While agile and innovative entrants are often small businesses, Indonesia does not have a strong stream of innovative entrepreneurs.
Adding the informal sector to the equation, entrepreneurial activities have limited access to crucial resources like credit and legal protection, which prevents innovation.
Even if small businesses are not productive, they can still be too small to fail because, as Ufuk Akcigit of the University of Chicago once said to me, government policy for small businesses in developing countries is more like social protection than an industrial policy.
Second, although incumbent firms can be the source of innovations, they choose not to do so if they believe that they are protected from market competition.
Once incumbents have patents, they become complacent and stop innovating.
The protection of incumbents can come from the government through policy, regulation or even subsidies.
It might also be that the incumbents are state-owned enterprises that are too big to fail and just enjoy a quiet life. And even if these incumbents are not state-owned, they may still have political connections that protect them when the antitrust agency is ineffective.
These two factors, the distorted entry and the incumbents’ complacency, might inhibit creative destruction.
Alas, there is a third factor that is outside the logic of the creative destruction idea: the productive incumbents are the ones who exit the market.
Why?

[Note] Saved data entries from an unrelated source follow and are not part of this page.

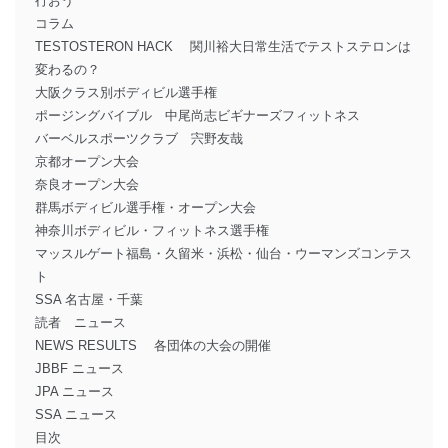
行おう
コラム
TESTOSTERON HACK 関川裕大日常生活でテストステロンは
変わるの？
大阪クラス別ボディビル選手権
ポージングバイブル 中尾尚志ビギナーズフィットネス
バーベルスポーツクラブ 宍野友哉
京都オープン大会
奈良オープン大会
群馬ボディビル選手権・オープン大会
神奈川ボディビル・フィットネス選手権
マッスルゲート福島・久留米・浜松・仙台・ウーマンズコンテス
ト
SSA 名古屋・千葉
読者 ニュース
NEWS RESULTS 各団体の大会の開催
JBBF ニュース
JPA ニュース
SSA ニュース
目次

In the era of economic openness, a productive firm can choose to reallocate its production from one country to another. For example, an electronic assembly company that moves from Indonesia to Vietnam.
An Institute for Economic and Social Research (LPEM) study shows that, for government priority sectors, based on Statistics of Manufacturing Industry from 2000 to 2019, the total productivity of new entrants is relatively low compared to that of incumbents.
There were periods when firms exiting the market were more productive than incumbents, leaving the entire industry’s productivity to fall.
In this case, what happened in Indonesia during this period was not creative destruction but rather a destructive creation.
It is evident that creative destruction requires a robust institutional setup. In Joel Mokyr’s view, a culturally open society, political fragmentation and continuous knowledge creation are necessary in fostering innovations.
While the last is mostly the role of educational institutions, the first two rely on government willingness to foster a flourishing democratic civil society and decentralized political power.
Acemoglu and Robinson showed us that there is a narrow corridor for liberty that is crucial for avoiding becoming a failed nation. Indonesia has long been within this corridor and must stay in it, but to escape the MIT, we must take an even narrower path that only a few nations in recent decades have managed to do.
Yet, while the current government has a vision to achieve high-income status by 2045, I am worried that we risk slowly veering off the narrow corridor.
(Chaikal Nuryakin is director of Institute for Economic and Social Research (LPEM) and an associate professor at University of Indonesia.)